Отец удивленно повернул к ней лицо.
- Зато набивают кошелек, - сострил Франс, пришедший навестить родителей, что не так-то часто с ним случалось. В последнее время он всякий разговор сводил на деньги. Допрашивал меня, дорогой ли мебелью обставлен дом на Ауде Лангендейк, просил описать накидку и жемчуг, в которых позировала жена Ван Рейвена, инкрустированную шкатулку и ее содержимое, размер и количество картин в доме. Но я обо всем этом особенно не распространялась: мне было стыдно плохо думать о собственном брате, но я боялась, не подумывает ли он о более быстрых способах обогащения, чем тяжелый труд на фабрике. Конечно, пока что он мог об этом только мечтать, но мне не хотелось подогревать эти мечты, рассказывая о дорогих вещах, недоступных ему - или его сестре.
- Что ты имеешь в виду, матушка? - спросила я, игнорируя выпад Франса.
- Мне не нравится, как ты описываешь эти картины. С твоих слов можно подумать, что на них изображены религиозные сцены. Что эта женщина на картине - Святая Дева Мария. А на самом деле это просто женщина, которая пишет письмо. Ты вкладываешь в эти картины смысл, которого у них нет и которого они не заслуживают. В Делфте тысячи картин. Они висят повсюду - не только в богатых домах, но и в харчевнях. На рынке можно купить такую картину за твое двухнедельное жалованье.
- Если бы я это сделала, - отрезала я, - вы с отцом две недели сидели бы без хлеба и умерли бы с голоду, так и не увидев купленной мной картины.
У отца дрогнуло лицо. Франс, который крутил в руках бечевку, завязывая на ней узлы, застыл без движения. Питер поднял на меня глаза.
Матушка ничего не возразила. Она редко высказывала свои мысли вслух. И каждая такая мысль дорогого стоила.
- Прости, матушка, - пробормотала я. - Я вовсе не хотела сказать, что…
- Ты, вижу, совсем там вознеслась, - перебила она меня. - Забыла, кто ты и кто твои родители. У нас честная протестантская семья, которой нет дела, что там принято в мире богатых людей.
Ее слова были как удар хлыстом.
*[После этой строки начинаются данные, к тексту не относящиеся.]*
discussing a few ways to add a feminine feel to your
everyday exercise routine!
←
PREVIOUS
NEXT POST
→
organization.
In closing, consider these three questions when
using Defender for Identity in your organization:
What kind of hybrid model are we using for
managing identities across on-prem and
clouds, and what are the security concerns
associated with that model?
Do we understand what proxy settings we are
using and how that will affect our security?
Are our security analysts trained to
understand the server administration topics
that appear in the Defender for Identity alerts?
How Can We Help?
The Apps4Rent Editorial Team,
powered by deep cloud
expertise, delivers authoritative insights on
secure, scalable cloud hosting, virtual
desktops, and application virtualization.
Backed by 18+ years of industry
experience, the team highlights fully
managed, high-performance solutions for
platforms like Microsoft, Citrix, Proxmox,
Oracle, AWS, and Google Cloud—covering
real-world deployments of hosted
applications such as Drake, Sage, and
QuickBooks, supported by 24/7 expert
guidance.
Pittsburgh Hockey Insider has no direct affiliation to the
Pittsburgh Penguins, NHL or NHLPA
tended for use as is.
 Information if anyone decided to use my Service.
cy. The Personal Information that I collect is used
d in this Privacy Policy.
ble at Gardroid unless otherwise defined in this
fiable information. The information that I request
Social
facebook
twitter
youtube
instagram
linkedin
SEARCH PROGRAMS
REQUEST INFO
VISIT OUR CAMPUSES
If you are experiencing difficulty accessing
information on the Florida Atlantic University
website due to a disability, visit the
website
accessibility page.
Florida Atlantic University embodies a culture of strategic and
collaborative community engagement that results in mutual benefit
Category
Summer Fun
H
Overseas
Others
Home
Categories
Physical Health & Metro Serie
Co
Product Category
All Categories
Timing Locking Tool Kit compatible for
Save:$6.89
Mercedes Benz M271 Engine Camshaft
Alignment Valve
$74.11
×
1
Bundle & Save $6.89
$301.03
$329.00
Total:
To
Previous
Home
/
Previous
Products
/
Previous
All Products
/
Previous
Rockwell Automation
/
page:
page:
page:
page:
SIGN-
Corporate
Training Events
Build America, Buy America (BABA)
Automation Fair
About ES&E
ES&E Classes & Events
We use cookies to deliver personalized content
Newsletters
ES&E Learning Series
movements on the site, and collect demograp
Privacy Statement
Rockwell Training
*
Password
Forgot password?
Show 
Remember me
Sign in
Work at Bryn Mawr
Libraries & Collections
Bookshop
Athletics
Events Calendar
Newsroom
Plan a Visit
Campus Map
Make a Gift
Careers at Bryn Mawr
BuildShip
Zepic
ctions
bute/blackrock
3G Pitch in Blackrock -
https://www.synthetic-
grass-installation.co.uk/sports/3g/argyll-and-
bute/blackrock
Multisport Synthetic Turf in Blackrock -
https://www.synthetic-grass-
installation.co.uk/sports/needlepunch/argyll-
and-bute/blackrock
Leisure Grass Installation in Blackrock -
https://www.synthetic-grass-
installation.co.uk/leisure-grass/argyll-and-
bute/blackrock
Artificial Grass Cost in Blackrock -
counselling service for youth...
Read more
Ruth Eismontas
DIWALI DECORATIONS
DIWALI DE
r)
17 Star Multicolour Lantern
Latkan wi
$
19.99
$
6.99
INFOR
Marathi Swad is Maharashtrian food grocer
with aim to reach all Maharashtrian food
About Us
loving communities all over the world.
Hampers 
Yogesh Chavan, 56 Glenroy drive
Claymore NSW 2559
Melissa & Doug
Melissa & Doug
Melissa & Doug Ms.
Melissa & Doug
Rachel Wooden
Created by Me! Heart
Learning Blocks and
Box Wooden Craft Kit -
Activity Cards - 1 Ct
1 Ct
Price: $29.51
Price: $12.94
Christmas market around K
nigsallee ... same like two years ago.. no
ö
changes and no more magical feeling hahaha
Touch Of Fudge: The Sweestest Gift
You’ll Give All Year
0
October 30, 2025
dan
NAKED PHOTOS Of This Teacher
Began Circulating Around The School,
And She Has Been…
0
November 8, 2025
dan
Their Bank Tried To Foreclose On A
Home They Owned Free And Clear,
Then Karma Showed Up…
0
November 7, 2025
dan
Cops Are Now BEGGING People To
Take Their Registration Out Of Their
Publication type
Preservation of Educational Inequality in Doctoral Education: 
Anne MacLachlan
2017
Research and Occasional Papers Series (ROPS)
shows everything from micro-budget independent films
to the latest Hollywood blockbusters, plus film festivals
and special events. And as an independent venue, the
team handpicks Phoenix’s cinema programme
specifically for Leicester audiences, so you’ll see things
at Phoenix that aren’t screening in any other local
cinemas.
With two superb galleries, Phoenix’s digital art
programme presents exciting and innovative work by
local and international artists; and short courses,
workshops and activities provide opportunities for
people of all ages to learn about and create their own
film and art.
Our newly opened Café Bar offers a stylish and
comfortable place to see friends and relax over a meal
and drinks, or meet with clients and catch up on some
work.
Я опустила глаза. Она говорила как мать, и я в свое время скажу то же самое своей дочери, если у меня возникнут опасения, что она может сбиться с пути. Хотя ее слова меня обидели - так же как и пренебрежительный отзыв о его картинах, - я понимала, что в них была большая доля правды.
В этот вечер Питер не стал меня задерживать в темном закоулке.
На следующее утро мне было тяжело смотреть на картину. Он уже выписал ее глаза и высокий лоб, а также складки на рукаве. Я смотрела на сочный желтый цвет с особым удовольствием и одновременно с чувством вины, которое во мне породили слова матушки. Я попробовала представить себе, что законченная картина окажется на стене палатки Питера-старшего, что эту простую картину, изображающую женщину, которая пишет письмо, можно будет купить за десять гульденов.
Нет, такое не укладывалось у меня в голове.